人口の1/4が高齢者という時代に突入し、高齢化を前提とした街づくりや社会保障の問題が待ったなしの状態です。しかし、高齢化時代もマイナスの側面ばかりではありません。企業にとっては新たな商機も生まれ始めています。キーワードは3K(健康・経済・孤独)不安の解消だというのがこの番組のメッセージでした。

2年前のリカちゃん誕生45周年。ファミリーにおばあちゃんが登場、大ヒットとなりました。タカラトミーのリカちゃんフィールドチーム、大場麻未さんは語ります。「両親が共働きする人が増えてきて、祖父母と孫が遊ぶ機会が増えてきている時代の中で、おばあちゃんという人形を使って、おばあちゃんと孫が一緒に遊んでもらいたいという気持ちから登場しました。また発売当初、リカちゃんで遊んでいた子供たちが、今おばあちゃんになってきている時代、リカちゃんの3世代化で、自分たちが遊んだ人形で子供達や孫達にも遊んでもらいたいという気持ちを反映した形です。3世代で一緒に遊べるおもちゃというものは、長く続くブランドとして提案しています」と。

村田氏は述べました。「核家族なので、3世代で遊ぶということが新鮮で価値が上がっている。お金を持っているのはおばあちゃんだ。日本は子供向けよりも大人向けの方が、市場が大きくなっている」と。

次に映されたのは、まねきの湯・東京健康ランド(東京・船堀)での歌体操教室の映像です。インストラクターは「シニアの方の方が多い」と語りました。村田氏は「年齢に合わせた曲を選んで、その年齢層が踊れるような踊りにするのがポイント。孤独不安は生きがい不安と言っても良い」と述べました。確かにシニアの3大不安は、健康不安、経済不安、孤独不安です。

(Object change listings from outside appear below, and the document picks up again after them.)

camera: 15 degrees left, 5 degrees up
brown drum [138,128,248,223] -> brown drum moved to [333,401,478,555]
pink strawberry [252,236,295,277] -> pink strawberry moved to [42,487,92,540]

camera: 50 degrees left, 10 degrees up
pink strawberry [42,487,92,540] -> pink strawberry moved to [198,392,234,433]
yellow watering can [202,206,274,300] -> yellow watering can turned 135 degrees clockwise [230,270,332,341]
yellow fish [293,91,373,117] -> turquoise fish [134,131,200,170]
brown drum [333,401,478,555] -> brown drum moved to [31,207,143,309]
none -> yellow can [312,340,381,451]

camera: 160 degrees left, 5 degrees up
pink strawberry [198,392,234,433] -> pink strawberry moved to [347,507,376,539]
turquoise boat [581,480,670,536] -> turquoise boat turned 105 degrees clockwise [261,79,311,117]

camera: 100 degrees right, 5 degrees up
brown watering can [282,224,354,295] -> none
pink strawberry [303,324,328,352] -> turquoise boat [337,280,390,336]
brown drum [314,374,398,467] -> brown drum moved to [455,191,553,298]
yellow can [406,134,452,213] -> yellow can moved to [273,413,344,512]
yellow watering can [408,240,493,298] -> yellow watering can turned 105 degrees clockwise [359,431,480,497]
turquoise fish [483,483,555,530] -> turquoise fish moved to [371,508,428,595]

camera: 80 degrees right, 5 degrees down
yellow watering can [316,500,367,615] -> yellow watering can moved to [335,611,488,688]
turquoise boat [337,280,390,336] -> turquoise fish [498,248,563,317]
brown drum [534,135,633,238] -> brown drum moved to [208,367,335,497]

イオンが他社に先駆けてシニアマーケットに注目しています。ピアノ、ギター、ドラム楽器演奏はシニアにも人気の趣味です。CDコーナーには、70年代を彩った懐かしいフォークソングが充実。一方でペットの洋服も充実しています。子供が独立したシニアにとってペットは話し相手であり、大切な家族なのです。

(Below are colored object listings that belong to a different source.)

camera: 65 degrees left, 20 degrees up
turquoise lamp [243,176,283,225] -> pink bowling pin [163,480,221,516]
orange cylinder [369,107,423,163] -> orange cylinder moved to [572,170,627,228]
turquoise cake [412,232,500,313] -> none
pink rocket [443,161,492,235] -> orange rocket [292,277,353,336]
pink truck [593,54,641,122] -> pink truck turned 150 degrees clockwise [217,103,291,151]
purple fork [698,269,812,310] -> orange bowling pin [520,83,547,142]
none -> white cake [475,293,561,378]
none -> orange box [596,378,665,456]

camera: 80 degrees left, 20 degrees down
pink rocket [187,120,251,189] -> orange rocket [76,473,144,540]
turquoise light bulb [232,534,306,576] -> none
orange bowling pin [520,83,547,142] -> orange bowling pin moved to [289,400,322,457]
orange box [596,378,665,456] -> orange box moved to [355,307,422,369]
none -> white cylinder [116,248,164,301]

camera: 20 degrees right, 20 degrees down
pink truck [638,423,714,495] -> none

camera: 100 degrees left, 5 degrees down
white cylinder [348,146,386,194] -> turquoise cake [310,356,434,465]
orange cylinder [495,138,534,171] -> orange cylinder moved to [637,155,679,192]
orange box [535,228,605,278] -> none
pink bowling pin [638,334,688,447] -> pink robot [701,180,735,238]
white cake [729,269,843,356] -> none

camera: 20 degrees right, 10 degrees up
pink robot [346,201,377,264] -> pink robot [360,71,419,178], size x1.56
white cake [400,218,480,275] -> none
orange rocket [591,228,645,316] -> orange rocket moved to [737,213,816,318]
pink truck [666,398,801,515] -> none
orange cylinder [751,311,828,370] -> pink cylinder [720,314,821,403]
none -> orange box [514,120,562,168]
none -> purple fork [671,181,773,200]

イオン・グループのシニア戦略リーダー・谷島英明氏はイオン葛西店(東京・西葛西)の様子を見せて次のように語ります。「4階のフロアをグランドジェネレーションズモールという特別な位置づけにしている。コンセプトは、大人が私を楽しむ場所。シニアの時間消費、趣味とか娯楽の世界のいろんな要素をこのフロアに集積し、シニアの楽しみコトの場というコンセプトにした。頻度高く長時間滞在をコンセプトにして作っている」と。

村田氏は次のように結論づけています。「コト消費は時間消費で、物消費と対極だ。そこにいて時間をかけて何かを楽しむということが価値になる。結果として時間を楽しむためには物もいるということで、物消費につなげていくというのが狙い。いいものを美味しいものを楽しいものをちょっとずつというのがポイント。セブン&アイは、コンビニがシニア対応をしている。ネット通販はかなり力を入れている」と。

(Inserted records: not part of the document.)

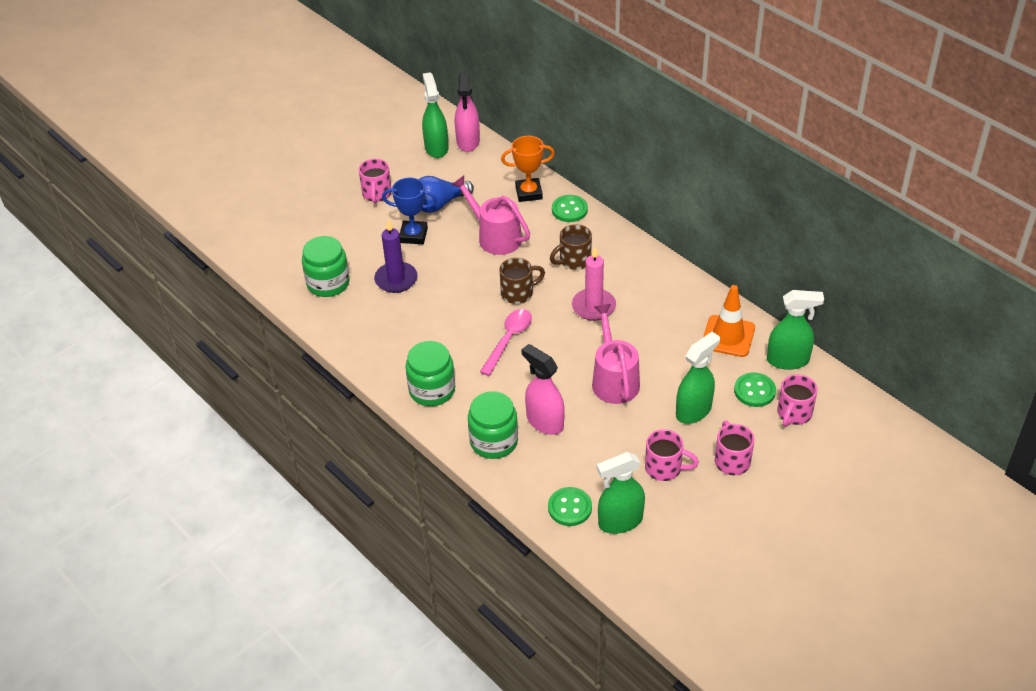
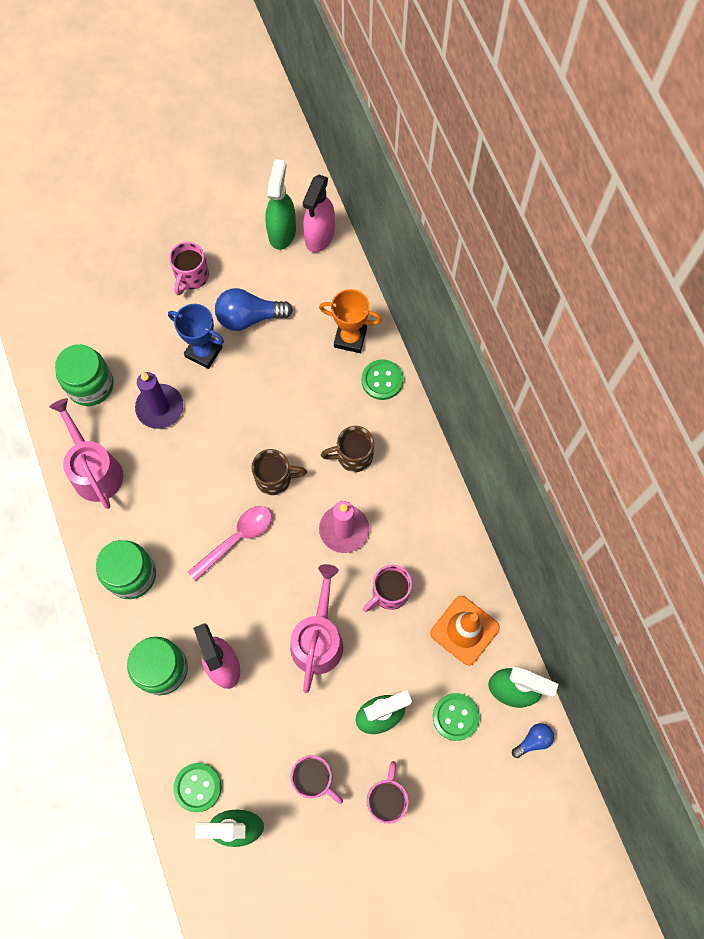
camera: 20 degrees right, 25 degrees up
pink watering can [451,176,530,255] -> pink watering can moved to [50,398,123,509]
pink mug [777,374,818,426] -> pink mug moved to [363,565,412,612]
none -> blue light bulb [512,723,554,758]

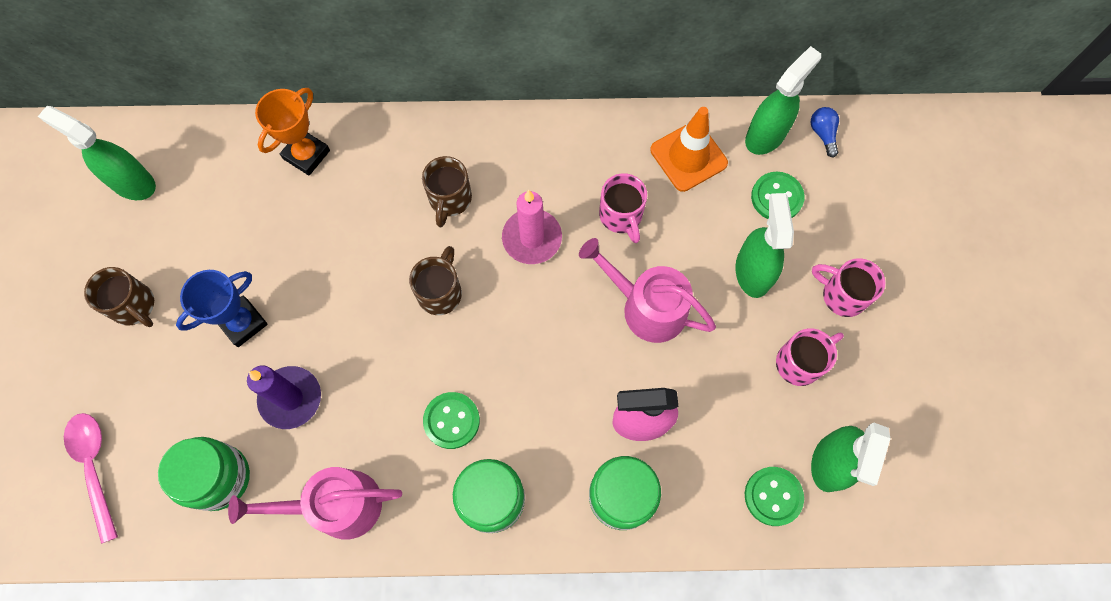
camera: 70 degrees left, 0 degrees up
pink mug [169,242,209,295] -> brown mug [84,267,154,327]
pink spoon [188,506,272,581] -> pink spoon moved to [64,413,118,544]
blue light bulb [215,288,293,331] -> none
pink spray bottle [303,175,335,252] -> none
green button [362,359,403,400] -> green button moved to [423,392,480,449]

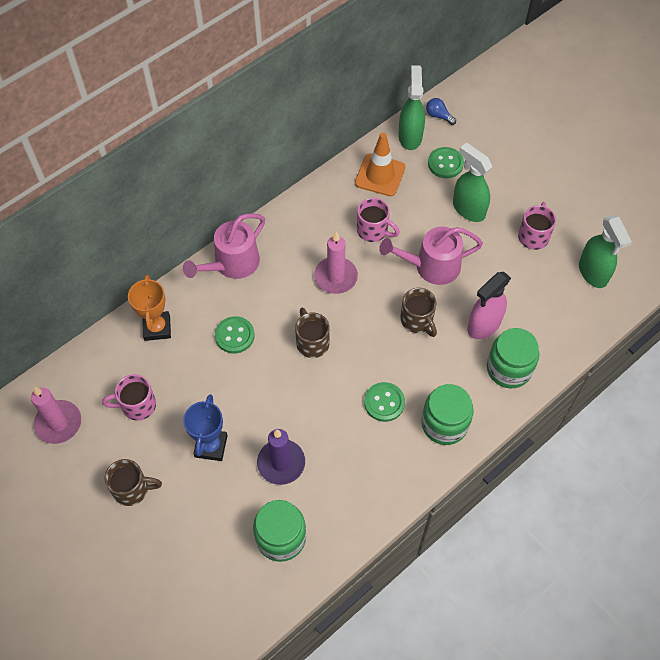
camera: 40 degrees left, 10 degrees down
green spray bottle [38,106,156,200] -> pink candle [31,387,81,444]
pink spoon [64,413,118,544] -> none
pink watering can [228,467,402,539] -> pink watering can moved to [183,213,265,279]
brown mug [422,156,472,227] -> brown mug moved to [400,288,437,337]
green button [745,467,804,526] -> green button moved to [215,316,255,353]
pink mug [812,258,885,317] -> pink mug moved to [102,374,156,421]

毎日新聞・金子論説委員は次のようにまとめます。「高齢者の世代は自覚がなく、わがままだ。たくさんはいらないが、いろいろなものを欲しい。ゆっくりして落ち着いているというのは、引き寄せる要素だ」と。

紹介された商品やサービスには新鮮な発見があるわけではありませんが、納得できる指摘ですね。